PROBLEM DETAILS: Collect every line of the records below that contains the word "SQUARE".

BEGIN STUDY MATERIAL

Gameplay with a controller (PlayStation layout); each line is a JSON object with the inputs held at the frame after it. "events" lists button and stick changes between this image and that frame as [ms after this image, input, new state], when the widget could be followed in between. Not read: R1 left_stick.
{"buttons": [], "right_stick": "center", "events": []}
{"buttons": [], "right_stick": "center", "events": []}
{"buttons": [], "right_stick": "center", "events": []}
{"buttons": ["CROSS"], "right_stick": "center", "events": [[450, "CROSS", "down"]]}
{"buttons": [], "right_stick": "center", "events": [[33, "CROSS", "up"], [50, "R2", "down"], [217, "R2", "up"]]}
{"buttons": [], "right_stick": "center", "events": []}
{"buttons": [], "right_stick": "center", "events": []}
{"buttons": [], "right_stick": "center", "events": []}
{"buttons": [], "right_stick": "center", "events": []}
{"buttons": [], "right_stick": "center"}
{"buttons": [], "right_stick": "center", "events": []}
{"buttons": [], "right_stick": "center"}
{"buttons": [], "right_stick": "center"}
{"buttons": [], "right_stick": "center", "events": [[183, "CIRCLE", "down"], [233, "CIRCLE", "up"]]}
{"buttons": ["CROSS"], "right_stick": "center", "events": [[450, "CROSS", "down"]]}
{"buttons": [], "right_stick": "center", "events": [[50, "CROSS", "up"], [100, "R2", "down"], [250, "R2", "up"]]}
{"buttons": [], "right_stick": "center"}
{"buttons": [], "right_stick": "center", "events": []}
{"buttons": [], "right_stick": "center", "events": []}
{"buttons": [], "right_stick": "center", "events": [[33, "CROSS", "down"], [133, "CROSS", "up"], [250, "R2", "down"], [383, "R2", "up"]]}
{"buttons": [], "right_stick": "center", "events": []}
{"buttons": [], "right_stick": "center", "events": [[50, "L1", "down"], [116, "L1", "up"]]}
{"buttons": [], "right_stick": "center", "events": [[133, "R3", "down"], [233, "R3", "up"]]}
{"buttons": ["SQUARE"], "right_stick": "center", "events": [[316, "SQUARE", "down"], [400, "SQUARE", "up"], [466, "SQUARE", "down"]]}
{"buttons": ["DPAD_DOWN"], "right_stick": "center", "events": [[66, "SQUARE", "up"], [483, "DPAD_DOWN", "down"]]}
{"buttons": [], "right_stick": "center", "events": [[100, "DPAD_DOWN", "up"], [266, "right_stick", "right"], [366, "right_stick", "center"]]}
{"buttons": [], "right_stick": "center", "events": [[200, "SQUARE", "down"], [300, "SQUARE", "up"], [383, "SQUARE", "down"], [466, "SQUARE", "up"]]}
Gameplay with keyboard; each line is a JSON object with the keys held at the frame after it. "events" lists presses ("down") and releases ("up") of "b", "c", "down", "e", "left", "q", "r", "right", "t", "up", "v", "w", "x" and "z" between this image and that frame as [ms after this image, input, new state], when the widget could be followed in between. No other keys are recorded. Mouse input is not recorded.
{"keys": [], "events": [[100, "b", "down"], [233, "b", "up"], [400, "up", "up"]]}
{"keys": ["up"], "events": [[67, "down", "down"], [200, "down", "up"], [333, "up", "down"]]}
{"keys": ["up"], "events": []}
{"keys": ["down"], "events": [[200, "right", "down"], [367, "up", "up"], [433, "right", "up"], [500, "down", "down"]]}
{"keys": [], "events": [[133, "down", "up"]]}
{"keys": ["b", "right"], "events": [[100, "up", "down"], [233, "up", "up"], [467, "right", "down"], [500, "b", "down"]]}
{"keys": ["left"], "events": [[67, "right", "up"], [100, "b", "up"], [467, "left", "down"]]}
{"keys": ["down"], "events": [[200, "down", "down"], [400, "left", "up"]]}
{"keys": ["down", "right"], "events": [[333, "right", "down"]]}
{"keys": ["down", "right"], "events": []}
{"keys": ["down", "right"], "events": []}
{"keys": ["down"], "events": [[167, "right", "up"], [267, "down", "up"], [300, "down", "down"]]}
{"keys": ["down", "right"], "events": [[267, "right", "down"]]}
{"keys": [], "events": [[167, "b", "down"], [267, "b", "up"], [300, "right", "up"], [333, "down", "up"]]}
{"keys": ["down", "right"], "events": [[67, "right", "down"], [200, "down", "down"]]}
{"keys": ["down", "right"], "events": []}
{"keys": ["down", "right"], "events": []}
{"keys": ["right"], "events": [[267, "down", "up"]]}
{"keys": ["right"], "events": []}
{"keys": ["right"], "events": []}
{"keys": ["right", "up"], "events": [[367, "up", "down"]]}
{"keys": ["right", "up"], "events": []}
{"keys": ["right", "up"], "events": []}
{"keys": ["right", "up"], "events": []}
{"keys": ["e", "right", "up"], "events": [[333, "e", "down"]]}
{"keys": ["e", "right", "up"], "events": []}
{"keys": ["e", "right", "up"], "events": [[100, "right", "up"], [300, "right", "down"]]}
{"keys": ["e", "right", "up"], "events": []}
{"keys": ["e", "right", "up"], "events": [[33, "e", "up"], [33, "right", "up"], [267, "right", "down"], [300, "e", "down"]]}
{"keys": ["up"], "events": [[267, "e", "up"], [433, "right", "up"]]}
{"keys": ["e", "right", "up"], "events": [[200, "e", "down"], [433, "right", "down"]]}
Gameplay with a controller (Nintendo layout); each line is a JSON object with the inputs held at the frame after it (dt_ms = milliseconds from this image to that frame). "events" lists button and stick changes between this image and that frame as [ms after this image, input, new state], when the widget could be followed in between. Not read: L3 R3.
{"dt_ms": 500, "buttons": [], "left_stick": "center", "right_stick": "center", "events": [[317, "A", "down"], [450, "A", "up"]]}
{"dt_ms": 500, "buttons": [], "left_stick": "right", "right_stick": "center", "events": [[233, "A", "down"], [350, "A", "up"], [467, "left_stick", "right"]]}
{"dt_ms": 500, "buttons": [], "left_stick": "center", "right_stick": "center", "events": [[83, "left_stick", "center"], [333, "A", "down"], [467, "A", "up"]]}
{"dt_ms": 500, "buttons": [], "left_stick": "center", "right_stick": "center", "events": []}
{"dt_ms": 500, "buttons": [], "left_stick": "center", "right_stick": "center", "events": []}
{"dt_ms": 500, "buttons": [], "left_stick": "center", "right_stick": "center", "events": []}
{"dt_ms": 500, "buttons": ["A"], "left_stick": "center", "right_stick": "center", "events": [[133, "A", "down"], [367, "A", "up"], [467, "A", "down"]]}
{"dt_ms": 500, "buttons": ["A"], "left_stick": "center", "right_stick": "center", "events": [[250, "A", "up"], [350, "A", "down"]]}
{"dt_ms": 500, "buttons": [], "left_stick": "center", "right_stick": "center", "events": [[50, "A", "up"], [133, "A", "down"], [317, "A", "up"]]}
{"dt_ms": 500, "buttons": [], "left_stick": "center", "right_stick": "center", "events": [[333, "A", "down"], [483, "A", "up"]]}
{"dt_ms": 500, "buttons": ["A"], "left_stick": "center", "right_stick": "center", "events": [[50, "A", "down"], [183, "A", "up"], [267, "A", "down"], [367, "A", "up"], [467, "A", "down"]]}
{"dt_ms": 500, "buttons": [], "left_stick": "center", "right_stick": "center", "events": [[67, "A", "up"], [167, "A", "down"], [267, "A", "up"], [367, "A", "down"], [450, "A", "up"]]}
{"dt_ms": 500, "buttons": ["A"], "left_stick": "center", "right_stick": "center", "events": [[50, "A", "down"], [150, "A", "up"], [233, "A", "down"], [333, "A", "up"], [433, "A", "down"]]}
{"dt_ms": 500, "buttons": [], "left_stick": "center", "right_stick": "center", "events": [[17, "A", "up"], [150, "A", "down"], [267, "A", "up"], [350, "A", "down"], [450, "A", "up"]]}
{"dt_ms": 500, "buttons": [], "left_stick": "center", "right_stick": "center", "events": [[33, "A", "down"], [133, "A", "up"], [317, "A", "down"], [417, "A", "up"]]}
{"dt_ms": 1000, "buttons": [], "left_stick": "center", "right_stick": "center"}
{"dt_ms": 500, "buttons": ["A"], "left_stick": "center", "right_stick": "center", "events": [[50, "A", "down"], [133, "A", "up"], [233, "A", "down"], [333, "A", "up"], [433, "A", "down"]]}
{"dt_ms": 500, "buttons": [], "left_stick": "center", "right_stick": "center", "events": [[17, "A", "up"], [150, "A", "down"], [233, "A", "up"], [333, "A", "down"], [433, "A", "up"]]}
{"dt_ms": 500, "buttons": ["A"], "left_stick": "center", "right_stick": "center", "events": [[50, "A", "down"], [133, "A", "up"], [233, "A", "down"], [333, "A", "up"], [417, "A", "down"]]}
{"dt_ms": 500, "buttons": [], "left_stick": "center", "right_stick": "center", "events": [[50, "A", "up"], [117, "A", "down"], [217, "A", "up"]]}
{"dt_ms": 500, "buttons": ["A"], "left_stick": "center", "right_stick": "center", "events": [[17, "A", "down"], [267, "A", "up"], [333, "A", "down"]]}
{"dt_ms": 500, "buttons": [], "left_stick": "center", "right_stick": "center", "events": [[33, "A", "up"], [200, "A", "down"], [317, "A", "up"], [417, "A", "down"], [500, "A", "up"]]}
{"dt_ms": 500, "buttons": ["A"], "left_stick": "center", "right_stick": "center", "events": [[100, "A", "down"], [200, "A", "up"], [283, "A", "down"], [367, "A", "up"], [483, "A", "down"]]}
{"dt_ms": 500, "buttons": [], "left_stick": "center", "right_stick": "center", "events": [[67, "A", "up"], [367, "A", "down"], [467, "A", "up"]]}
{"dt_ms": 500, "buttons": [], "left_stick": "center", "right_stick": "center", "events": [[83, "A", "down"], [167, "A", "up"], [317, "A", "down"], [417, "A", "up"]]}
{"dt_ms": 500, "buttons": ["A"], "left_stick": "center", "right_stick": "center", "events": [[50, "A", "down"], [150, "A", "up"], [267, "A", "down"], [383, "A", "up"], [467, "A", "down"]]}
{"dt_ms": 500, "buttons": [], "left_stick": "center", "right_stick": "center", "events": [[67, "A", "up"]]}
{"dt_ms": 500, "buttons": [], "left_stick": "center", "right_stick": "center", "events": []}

END STUDY MATERIAL

TASK SOLUTION:
{"buttons": ["SQUARE"], "right_stick": "center", "events": [[316, "SQUARE", "down"], [400, "SQUARE", "up"], [466, "SQUARE", "down"]]}
{"buttons": ["DPAD_DOWN"], "right_stick": "center", "events": [[66, "SQUARE", "up"], [483, "DPAD_DOWN", "down"]]}
{"buttons": [], "right_stick": "center", "events": [[200, "SQUARE", "down"], [300, "SQUARE", "up"], [383, "SQUARE", "down"], [466, "SQUARE", "up"]]}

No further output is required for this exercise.